Text under study:
= Paul Litchfield =

British physician

Paul Litchfield CBE FRCP FFOM is a British physician who was Chief Medical Officer for BT Group plc from 2001 to 2018. He reviewed the Work Capability Assessment run by Atos for the Department for Work and Pensions in 2013 and 2014 and he is an advisor to the UK government on the relationship between mental ill-health, absence from work and the take up of out-of-work sickness benefits.

==Education==
Litchfield studied clinical sciences at St Andrew's University in Scotland before moving to Manchester University for his undergraduate clinical training. He graduated with a degree in medicine in 1977.

==Career==
Litchfield joined the Royal Navy shortly after graduation. He served at sea and ashore for three years as a junior officer and then began training in his chosen field of occupational medicine based at the Institute of Naval Medicine in Gosport. In 1982, he studied for a higher degree in occupational health at the London School of Hygiene & Tropical Medicine. When he was fully trained, he worked in a dockyard environment as the Medical Officer of Health. In 1994, Litchfield retired from the navy at the age of 40 in the rank of Surgeon Commander.

On leaving the Forces, Litchfield worked for two years in a senior medical position in the Civil Service before moving to the private medical company BMI Healthcare, where he worked as Clinical Development Director until 2000.

In 2001, he was made Chief Medical Officer at BT. Litchfield is one of the architects of BT's Work Fit programme, which uses "multiple communication channels" to promote beneficial lifestyle changes, such as encouraging healthy eating and exercise to tackle the problem of obesity in sedentary office workers.

For just under four months in 2006, BT ran a mental health promotion campaign called 'Positive Mentality' in which employees were given information on how to "stave off" mental illness by eating different types of food, exercising and learning to relax. Litchfield has claimed that the early years of his tenure at BT coincided with a 30% reduction in mental health sickness absence and an 80% reduction in the firm's rate of medical retirement on the grounds of chronic mental illness.

Litchfield chaired the Faculty's ethical committee between 2007 and 2013. He co-edited Ethics Guidance for Occupational Health Practice in 2012.

In 2006, Litchfield was a member of the DWP's Mental Health Technical Working Group, which was set up to design a new mental health assessment for Incapacity Benefit claimants that would "identify accurately those who in spite of their condition are fit to continue in work". This work shaped the criteria used to gauge mental function in the Work Capability Assessment (WCA) that was introduced in 2008.

In 2009, he co-wrote a report on mental health and the workplace for the DWP. It focussed on the beneficial aspects of work for some people with a mental health condition and it highlighted the large and growing proportion of people on out-of-work benefits whose primary diagnosis was some form of mental illness.

Record excerpts:
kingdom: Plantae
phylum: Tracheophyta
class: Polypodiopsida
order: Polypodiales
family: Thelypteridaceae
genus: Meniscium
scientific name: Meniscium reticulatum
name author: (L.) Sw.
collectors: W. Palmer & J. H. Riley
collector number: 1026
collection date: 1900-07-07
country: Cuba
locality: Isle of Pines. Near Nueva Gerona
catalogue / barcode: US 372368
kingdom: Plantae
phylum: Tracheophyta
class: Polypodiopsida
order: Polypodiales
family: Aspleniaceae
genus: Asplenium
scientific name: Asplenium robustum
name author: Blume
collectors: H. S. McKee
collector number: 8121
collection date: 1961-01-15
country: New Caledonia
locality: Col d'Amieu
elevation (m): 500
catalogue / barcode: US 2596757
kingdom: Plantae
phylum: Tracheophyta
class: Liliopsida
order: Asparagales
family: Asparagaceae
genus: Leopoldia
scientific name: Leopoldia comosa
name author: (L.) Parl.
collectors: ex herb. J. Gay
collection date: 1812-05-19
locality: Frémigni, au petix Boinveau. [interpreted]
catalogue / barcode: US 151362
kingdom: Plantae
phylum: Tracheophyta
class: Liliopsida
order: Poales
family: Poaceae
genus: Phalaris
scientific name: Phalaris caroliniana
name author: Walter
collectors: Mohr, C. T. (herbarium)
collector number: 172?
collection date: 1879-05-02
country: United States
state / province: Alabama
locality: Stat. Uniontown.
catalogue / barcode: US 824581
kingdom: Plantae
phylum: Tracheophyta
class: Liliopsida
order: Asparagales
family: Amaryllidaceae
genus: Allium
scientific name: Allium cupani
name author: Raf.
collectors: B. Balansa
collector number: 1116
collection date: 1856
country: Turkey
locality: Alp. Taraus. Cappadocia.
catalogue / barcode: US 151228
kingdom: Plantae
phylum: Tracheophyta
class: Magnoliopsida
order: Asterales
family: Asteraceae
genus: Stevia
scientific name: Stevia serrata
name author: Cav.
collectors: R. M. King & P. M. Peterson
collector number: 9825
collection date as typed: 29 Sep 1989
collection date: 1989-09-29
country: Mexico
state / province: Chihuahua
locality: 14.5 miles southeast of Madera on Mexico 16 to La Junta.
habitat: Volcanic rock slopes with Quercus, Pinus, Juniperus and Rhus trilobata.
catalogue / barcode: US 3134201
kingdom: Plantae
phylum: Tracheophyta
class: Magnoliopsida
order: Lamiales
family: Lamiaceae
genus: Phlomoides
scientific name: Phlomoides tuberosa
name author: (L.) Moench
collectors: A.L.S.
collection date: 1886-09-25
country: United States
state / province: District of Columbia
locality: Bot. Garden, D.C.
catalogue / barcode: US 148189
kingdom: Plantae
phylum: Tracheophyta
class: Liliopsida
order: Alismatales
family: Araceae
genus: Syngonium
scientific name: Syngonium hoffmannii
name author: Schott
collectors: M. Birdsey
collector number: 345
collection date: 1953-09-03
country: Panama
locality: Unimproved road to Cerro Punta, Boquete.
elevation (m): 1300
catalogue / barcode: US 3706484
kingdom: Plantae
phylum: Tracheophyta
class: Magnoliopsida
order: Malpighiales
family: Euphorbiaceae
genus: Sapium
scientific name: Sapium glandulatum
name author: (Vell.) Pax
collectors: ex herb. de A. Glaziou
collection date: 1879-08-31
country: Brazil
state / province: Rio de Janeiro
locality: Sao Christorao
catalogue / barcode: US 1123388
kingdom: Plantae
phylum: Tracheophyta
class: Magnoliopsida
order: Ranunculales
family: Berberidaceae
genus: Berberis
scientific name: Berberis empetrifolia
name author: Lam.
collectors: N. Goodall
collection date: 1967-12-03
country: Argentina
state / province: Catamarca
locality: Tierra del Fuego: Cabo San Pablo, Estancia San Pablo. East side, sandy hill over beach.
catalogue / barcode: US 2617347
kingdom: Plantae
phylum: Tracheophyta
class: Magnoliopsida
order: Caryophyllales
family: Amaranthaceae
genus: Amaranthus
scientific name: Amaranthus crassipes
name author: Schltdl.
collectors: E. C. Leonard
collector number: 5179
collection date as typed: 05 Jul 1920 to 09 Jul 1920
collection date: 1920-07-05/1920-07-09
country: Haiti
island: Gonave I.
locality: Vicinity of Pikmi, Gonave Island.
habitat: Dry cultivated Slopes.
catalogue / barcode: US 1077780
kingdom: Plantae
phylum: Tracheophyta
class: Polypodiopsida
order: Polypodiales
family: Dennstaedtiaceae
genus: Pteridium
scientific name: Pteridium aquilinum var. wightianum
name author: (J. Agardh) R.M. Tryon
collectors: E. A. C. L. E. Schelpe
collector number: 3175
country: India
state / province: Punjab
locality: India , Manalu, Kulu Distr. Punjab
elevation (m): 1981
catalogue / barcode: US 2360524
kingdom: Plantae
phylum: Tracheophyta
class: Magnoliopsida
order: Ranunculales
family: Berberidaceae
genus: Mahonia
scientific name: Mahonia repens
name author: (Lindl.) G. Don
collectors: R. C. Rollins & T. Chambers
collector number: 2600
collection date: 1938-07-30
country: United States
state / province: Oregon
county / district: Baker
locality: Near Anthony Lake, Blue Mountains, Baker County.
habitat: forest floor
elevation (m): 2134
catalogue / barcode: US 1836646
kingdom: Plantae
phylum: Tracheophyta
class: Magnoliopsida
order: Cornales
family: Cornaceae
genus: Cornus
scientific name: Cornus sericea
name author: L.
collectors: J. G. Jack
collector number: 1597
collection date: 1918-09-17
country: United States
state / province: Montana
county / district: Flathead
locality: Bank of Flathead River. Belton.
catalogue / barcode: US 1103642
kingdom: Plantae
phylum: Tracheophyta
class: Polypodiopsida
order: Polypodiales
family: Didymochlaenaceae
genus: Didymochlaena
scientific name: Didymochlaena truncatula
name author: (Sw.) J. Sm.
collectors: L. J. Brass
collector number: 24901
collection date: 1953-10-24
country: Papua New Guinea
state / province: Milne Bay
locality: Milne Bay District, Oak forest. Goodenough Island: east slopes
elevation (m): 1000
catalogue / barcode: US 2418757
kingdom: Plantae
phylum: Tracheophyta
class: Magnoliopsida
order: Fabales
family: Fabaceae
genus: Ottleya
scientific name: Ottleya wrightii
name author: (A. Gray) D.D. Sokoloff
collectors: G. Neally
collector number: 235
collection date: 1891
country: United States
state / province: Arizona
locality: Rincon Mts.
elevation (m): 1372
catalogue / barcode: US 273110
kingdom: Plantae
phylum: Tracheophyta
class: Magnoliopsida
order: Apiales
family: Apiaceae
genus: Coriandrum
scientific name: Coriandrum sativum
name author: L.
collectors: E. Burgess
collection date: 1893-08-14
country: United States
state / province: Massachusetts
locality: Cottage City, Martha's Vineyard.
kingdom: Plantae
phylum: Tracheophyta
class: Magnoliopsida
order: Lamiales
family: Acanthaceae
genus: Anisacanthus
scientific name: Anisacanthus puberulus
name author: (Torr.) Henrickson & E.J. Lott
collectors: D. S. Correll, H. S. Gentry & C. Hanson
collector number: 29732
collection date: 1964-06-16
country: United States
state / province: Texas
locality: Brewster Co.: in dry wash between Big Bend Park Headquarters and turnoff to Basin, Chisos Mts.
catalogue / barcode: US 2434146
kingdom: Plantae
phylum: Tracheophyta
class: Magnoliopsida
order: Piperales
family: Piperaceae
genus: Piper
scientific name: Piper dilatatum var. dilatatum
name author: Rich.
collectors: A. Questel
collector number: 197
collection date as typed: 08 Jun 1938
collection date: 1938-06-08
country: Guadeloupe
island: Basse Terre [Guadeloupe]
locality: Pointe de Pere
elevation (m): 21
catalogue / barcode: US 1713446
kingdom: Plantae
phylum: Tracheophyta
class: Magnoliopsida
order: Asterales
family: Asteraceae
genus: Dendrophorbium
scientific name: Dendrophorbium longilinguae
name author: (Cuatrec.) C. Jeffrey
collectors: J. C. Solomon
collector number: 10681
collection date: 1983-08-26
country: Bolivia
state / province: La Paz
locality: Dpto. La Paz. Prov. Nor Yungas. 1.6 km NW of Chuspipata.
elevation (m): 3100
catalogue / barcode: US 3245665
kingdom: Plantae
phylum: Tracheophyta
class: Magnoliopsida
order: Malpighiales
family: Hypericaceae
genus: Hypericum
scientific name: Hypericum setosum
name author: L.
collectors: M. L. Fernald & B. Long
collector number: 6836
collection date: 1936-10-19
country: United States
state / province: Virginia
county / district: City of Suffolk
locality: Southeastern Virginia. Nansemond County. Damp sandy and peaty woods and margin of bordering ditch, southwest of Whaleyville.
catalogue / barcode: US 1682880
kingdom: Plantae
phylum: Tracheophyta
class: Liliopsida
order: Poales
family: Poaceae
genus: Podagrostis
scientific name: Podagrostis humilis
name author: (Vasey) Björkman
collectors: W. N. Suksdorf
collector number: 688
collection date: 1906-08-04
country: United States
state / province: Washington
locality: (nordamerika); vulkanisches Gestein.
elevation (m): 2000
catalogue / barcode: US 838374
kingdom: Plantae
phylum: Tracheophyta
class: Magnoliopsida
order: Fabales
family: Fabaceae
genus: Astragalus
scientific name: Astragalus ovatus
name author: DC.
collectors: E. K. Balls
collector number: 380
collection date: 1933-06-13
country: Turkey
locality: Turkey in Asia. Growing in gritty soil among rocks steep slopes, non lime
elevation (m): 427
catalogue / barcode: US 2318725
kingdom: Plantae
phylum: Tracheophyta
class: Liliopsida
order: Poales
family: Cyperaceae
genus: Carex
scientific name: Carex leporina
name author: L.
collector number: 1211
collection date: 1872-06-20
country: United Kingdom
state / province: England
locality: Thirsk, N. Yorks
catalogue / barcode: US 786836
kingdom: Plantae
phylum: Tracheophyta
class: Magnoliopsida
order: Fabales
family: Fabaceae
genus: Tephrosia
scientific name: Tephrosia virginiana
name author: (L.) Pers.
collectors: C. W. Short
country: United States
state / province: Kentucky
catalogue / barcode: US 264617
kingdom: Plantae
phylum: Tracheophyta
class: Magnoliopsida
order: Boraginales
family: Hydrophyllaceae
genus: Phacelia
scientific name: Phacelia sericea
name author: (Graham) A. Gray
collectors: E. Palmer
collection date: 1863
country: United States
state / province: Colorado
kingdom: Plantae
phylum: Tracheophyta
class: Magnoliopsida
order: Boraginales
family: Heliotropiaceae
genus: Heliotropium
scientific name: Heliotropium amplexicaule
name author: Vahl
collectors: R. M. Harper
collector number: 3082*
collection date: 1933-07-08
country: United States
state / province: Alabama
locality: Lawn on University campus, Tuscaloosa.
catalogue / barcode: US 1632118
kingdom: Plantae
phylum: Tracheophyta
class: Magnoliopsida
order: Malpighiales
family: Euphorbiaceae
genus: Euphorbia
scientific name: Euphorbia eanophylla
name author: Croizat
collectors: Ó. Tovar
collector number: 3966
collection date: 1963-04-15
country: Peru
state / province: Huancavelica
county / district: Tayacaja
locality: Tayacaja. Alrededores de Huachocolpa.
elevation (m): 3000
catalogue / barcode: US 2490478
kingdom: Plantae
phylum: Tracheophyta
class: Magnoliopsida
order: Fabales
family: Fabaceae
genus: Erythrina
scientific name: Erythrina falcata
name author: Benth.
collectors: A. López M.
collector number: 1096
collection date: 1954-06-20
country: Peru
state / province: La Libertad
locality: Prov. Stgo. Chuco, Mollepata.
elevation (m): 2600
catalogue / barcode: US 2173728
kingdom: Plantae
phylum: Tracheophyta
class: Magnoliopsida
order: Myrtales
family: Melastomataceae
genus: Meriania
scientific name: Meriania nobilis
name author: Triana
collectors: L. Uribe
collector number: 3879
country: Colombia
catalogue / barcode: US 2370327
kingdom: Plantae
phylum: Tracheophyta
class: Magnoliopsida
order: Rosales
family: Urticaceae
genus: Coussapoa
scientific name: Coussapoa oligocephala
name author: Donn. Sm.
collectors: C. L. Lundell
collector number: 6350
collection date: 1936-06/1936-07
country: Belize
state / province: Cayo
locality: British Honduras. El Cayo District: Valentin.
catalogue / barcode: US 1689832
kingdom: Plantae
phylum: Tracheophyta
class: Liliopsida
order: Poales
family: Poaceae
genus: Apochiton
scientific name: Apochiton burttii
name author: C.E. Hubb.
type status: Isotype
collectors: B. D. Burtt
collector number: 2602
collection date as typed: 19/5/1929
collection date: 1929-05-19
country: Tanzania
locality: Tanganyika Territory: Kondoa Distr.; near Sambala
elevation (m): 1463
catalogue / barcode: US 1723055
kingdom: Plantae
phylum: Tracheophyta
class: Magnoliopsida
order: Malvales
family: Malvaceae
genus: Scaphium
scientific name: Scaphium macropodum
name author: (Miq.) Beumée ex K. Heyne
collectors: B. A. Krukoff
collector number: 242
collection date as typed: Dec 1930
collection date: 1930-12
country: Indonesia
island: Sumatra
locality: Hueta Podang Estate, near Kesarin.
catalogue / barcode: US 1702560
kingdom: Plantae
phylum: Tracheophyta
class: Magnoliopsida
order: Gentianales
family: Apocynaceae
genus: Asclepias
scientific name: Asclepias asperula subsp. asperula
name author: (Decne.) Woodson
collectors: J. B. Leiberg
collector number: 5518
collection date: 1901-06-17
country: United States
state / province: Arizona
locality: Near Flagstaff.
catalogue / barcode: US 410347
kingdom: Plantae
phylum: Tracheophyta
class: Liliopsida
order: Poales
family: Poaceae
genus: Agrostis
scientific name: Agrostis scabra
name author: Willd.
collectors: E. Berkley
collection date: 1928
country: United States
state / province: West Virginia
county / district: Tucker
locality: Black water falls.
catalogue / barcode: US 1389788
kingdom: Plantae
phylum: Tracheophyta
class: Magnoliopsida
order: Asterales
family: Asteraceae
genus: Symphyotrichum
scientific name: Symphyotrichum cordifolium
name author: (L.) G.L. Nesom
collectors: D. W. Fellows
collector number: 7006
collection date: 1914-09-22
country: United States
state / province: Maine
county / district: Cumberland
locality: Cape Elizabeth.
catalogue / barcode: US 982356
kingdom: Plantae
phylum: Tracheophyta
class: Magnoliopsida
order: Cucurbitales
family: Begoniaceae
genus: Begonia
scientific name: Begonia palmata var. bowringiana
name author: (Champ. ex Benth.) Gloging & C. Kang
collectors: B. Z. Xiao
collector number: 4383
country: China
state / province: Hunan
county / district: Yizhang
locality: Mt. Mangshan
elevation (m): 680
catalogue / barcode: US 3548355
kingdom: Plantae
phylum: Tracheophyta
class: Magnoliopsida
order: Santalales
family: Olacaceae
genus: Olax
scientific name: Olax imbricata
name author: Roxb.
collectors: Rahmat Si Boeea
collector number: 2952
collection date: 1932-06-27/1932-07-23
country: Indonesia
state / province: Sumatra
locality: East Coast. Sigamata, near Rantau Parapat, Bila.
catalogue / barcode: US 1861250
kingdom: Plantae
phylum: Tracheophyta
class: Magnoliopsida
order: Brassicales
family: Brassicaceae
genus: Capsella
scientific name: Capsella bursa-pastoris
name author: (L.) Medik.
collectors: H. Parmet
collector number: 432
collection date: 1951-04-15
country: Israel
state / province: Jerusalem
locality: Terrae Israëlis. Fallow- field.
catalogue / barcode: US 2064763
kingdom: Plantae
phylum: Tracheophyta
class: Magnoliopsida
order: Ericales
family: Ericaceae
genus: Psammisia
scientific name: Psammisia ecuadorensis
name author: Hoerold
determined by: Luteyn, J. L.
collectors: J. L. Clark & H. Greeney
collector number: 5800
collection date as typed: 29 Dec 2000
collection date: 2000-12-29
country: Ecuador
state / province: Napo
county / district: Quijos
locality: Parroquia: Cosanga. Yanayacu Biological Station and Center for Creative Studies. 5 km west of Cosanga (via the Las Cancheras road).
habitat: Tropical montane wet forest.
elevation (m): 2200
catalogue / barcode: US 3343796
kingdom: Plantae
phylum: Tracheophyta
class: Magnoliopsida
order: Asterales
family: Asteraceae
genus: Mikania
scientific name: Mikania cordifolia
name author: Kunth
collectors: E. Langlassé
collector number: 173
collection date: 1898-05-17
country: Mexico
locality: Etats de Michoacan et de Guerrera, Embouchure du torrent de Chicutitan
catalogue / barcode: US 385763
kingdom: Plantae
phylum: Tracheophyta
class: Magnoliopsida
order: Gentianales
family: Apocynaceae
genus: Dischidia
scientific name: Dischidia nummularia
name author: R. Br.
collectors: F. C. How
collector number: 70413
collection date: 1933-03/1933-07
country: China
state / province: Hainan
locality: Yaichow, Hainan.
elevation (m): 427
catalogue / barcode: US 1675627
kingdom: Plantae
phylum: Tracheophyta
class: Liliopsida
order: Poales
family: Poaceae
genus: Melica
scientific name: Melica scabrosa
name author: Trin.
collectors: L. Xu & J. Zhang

What to work on:
a) Please reproduce the Paul Litchfield biography from "For just under" up to and including "Practice in 2012.".
b) Carry on the Paul Litchfield biography from the point where it ends.

Expected outputs:
a)
For just under four months in 2006, BT ran a mental health promotion campaign called 'Positive Mentality' in which employees were given information on how to "stave off" mental illness by eating different types of food, exercising and learning to relax. Litchfield has claimed that the early years of his tenure at BT coincided with a 30% reduction in mental health sickness absence and an 80% reduction in the firm's rate of medical retirement on the grounds of chronic mental illness.

Litchfield chaired the Faculty's ethical committee between 2007 and 2013. He co-edited Ethics Guidance for Occupational Health Practice in 2012.

b)
In July 2010, he attended a seminar with the Minister for Welfare Reform and the Minister for Disabled People to discuss the department's strategy on mental health and welfare reform.

In 2013, DWP ministers chose Litchfield to review the performance of the WCA. The assessment was controversial because it was generating large numbers of fit-for-work findings that were subsequently disregarded by DWP decision-makers or overturned by independent tribunals. In the first year of Litchfield's tenure, all healthcare professionals previously approved to carry out the WCA – more than a thousand in total – had to be retrained yet the success rate at appeal rose to 52%. In the second year, Atos, the outsourcing company responsible for the core assessment, disclosed to the Financial Times that it would be ending its contract with the DWP prematurely, citing the company's opinion that the WCA was "not working" as one of its reasons for leaving.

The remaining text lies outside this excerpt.